Even though Hampton argued that the bonus recognised “tangible achievement in the business”, the initial reaction from those who have argued that Hester should not be handed a bonus for 2011 was not supportive.
Lord Oakeshott, the Liberal Democrat peer who resigned as a Treasury spokesman for his party a year ago over the lax treatment of the financial sector by the coalition, said that the bank should realise that any bonus for Hester this year was “utterly unacceptable”. Oakeshott is concerned about the slow flow of lending to small businesses, which the major banks, including RBS, committed to last year under the Project Merlin agreement. “The bonus would be a reward for RBS’s failure to lend to small business which was the key target,” Oakeshott said.
Chris Leslie, Labour’s shadow financial secretary to the Treasury, said: “Nobody doubts that Stephen Hester has done some important things at RBS, but what this award shows is David Cameron’s promises about reining in excessive bonuses at state-owned banks or using shareholder power have proved to be utterly worthless.”
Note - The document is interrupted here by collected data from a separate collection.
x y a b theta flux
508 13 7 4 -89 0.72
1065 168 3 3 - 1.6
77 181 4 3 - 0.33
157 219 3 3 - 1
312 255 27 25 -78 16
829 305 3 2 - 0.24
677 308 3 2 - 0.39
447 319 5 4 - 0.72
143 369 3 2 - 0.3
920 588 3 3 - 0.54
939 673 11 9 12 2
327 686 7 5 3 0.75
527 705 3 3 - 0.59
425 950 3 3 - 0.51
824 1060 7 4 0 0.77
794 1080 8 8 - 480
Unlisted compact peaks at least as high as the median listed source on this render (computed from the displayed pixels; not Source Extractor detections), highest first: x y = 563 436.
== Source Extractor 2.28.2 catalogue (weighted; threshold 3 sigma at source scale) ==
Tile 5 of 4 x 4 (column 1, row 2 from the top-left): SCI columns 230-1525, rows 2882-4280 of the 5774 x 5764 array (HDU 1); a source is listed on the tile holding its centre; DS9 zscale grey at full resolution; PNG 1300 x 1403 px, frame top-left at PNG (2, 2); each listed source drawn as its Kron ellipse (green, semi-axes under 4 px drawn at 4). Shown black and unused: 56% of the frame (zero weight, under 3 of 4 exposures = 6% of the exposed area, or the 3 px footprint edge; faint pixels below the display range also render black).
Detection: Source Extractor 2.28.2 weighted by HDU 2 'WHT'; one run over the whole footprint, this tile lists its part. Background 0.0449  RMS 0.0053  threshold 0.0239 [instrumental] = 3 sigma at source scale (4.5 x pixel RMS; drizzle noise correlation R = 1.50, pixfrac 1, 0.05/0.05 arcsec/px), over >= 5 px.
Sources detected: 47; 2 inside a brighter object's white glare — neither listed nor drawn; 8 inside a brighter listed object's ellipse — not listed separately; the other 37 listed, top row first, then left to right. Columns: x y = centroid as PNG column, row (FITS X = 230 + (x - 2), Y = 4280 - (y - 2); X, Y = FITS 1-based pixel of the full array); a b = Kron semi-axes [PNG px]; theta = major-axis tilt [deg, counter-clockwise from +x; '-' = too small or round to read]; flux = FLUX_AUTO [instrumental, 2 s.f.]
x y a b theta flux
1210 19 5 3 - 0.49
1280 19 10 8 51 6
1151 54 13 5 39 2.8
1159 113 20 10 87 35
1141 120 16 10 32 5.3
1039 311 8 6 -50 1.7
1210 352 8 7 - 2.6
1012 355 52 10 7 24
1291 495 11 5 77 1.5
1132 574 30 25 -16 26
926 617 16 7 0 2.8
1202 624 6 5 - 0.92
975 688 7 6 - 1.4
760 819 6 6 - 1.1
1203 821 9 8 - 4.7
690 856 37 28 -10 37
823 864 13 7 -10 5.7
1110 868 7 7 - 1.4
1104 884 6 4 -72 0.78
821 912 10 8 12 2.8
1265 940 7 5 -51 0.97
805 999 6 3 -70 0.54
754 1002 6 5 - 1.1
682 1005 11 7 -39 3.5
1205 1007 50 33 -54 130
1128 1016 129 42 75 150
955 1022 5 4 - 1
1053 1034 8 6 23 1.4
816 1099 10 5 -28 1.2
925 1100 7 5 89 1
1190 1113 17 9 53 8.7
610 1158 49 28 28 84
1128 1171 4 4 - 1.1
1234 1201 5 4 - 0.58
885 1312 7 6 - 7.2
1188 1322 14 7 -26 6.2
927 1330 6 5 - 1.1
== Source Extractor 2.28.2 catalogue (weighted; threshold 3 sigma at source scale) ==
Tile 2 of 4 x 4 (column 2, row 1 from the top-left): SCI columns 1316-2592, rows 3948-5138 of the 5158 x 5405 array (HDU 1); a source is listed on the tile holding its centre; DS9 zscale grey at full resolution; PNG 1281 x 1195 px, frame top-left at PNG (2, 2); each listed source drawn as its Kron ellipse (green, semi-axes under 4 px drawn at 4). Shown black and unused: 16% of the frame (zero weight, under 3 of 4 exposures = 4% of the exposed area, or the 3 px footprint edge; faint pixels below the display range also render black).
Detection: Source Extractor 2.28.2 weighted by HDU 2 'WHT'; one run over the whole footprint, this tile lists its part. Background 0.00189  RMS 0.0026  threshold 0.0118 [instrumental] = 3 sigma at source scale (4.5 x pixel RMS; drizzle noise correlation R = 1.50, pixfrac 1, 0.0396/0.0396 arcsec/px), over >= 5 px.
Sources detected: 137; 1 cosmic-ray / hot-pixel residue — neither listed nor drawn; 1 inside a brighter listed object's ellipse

UK Financial Investments, which looks after the taxpayers’ stakes in the bailed-out banks, is backing the award.
The bonus is in the form of a so-called “share bank” and based on a share price of 26.75p – which was the RBS closing price on Wednesday. This is still well below the 50p at which the taxpayer bought its 82% stake in RBS, although the bank stressed that the precise value of the shares would not be known until 2014.
In an attempt to demonstrate that Hester’s bonuses were aligned to his and the bank’s performance, it revealed that a share-based bonus he was handed in 2009 – shortly after he joined in October 2008 when the bank was bailed out and valued at £6m at the time – will not now pay out, as it is worth nothing. Hampton, who was also awarded shares when he joined as chairman in 2009 and which were due to be handed him next month, will also receive nothing because the performance criteria have not been met. They would have been worth more than £1m at current share prices if they had been released.